# Pioneer IPV2S (60watt) Pre-Order



## Sir Vape (2/11/14)

Pioneer4You built upon the massively popular design of the IPV2 50w with their newest device, the IPV2S 60w. This unit has highly polished beveled edges, impressive, more tactile buttons, and a water resistant box design. Yihi firmware upgrades the wattage to at least 75 watts!

We have waited for the second batch release which will be available this week and the reviews thus far have been awesome. Pre-orders will close on Wednesday 5/11/2014.

Expected arrival date 14/17th Nov 2014.

Full specs, colour options and pricing is up on our website.

You can now pre-order here:
http://www.sirvape.co.za/collections/pre-orders/products/pioneer-ipv2s-60w

Reactions: Like 2


----------



## jtgrey (2/11/14)

Sir Vape said:


> View attachment 14448
> 
> Pioneer4You built upon the massively popular design of the IPV2 50w with their newest device, the IPV2S 60w. This unit has highly polished beveled edges, impressive, more tactile buttons, and a water resistant box design.

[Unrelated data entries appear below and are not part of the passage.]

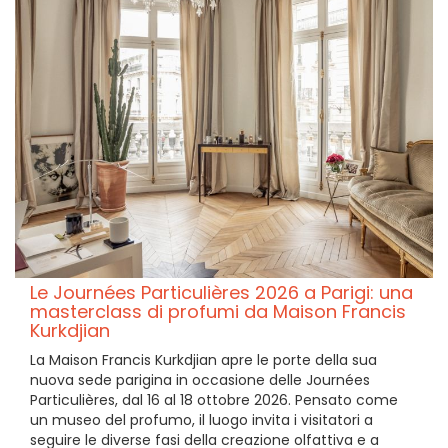
Le Journées Particulières 2026 a Parigi: una
masterclass di profumi da Maison Francis
Kurkdjian
La Maison Francis Kurkdjian apre le porte della sua
nuova sede parigina in occasione delle Journées
Particulières, dal 16 al 18 ottobre 2026. Pensato come
un museo del profumo, il luogo invita i visitatori a
seguire le diverse fasi della creazione olfattiva e a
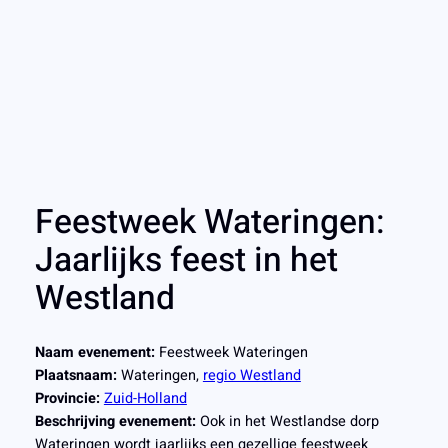
Feestweek Wateringen:
Jaarlijks feest in het
Westland
Naam evenement:
Feestweek Wateringen
Plaatsnaam:
Wateringen,
regio Westland
Provincie:
Zuid-Holland
Beschrijving evenement:
Ook in het Westlandse dorp
Wateringen wordt jaarlijks een gezellige feestweek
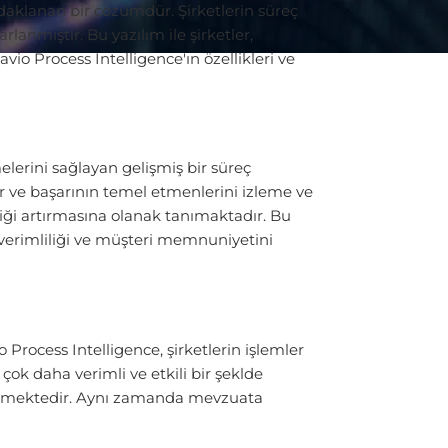
daklanan bir çözümdür. Şirketlerin süreç
lanmıştır. Bu yazılım ile şirketler,
vio Process Intelligence'ın özellikleri ve
elerini sağlayan gelişmiş bir süreç
r ve başarının temel etmenlerini izleme ve
liği artırmasına olanak tanımaktadır. Bu
k verimliliği ve müşteri memnuniyetini
 Process Intelligence, şirketlerin işlemler
çok daha verimli ve etkili bir şeklde
getirmektedir. Aynı zamanda mevzuata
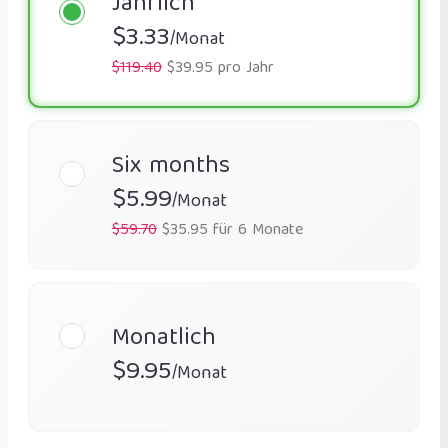
Jährlich
$3.33
/Monat
$119.40
$39.95 pro Jahr
Six months
$5.99
/Monat
$59.70
$35.95 für 6 Monate
Monatlich
$9.95
/Monat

Yihi firmware upgrades the wattage to at least 75 watts!
> 
> ...


I would like to jump on this but my boss will  my ass

Reactions: Like 1 | Funny 1


----------



## Sir Vape (2/11/14)

Would you like me to talk to her

Reactions: Winner 1 | Funny 1


----------



## Sir Vape (5/11/14)

Please not that we will be closing this pre-order today. Thank you to those that have pre-booked. Those that are still interested to jump on board, go here http://www.sirvape.co.za/collections/pre-orders/products/pioneer-ipv2s-60w


----------



## BumbleBee (5/11/14)

I'm insanely tempted


----------



## Necris (5/11/14)

BumbleBee said:


> I'm insanely tempted


you sir,are not alone.was sold on one until the vaporflask popped up,now im undecided.


----------



## BigGuy (5/11/14)

BumbleBee said:


> I'm insanely tempted



@BumbleBee its the right thing to do.

Reactions: Agree 1


----------



## BigGuy (5/11/14)

@Necris My moto in life, " you can never have enough shinny things"


----------



## Necris (5/11/14)

BigGuy said:


> @Necris My moto in life, " you can never have enough shinny things"


not far wrong,indecision will be my undoing.
i blame wattage wars,100w,60w,30w....arrrrghh,all i want is dual 18650 battery life and for it to be on my desk by tomorrow morning

Reactions: Can relate 1


----------



## Sir Vape (6/11/14)

Closing pre-orders guys in the next hour or so. Please go here http://www.sirvape.co.za/collections/pre-orders/products/pioneer-ipv2s-60w if you are still interested.


----------



## Sir Vape (7/11/14)

Was so busy yesterday I didn't reply saying pre-orders on the IPV2S are closed. We have ordered a few extra peeps for those that missed out. Ok lets get these puppies packed and in the air. Will keep you posted on the progress.

Reactions: Like 2


----------



## jtgrey (7/11/14)

Ai I realy wanted one but I think I will rather go for the e pipe seeing as it would be my first


----------



## VapeSnow (21/11/14)

What is the ETA on the ipv2s?


----------



## Sir Vape (21/11/14)

Have landed awaiting clearance. Early next week bro


----------



## VapeSnow (21/11/14)

Sir Vape said:


> Have landed awaiting clearance. Early next week bro


Okay thx for the quick response.

Reactions: Like 1


----------



## 6ghost9 (25/11/14)

I am way to keen on this thing! Cmon SAPO! Make quick! We are hungry for new mods

Reactions: Like 3 | Funny 1


----------



## VandaL (25/11/14)

I've been hounding @BigGuy for a few days now about it, I think they are getting delivery tomorrow, so we all should have our shiny new mods come weeks end

Reactions: Like 2


----------



## 6ghost9 (25/11/14)

I Have been doing the same thing Lol the facebook stalk is real yo! I do hope they here by weeks end....We got our monthly Vape meet on saturday and I am very keen to show off

Reactions: Like 1


----------



## VapeSnow (25/11/14)

6ghost9 said:


> I Have been doing the same thing Lol the facebook stalk is real yo! I do hope they here by weeks end....We got our monthly Vape meet on saturday and I am very keen to show off


Cant wait to get mine as well. Tell me guys the only firmware update i got on the internet was the 70watt update. Is that the latest release?


----------



## 6ghost9 (26/11/14)

I Have the same one as you. I think it is yes.....I wake up like a kid saying to myself is today the day? Is today the day Santa delivers my new toys???


----------



## VandaL (26/11/14)

@BigGuy guy could definitely be Santa and Hobbity his elf

Reactions: Funny 1


----------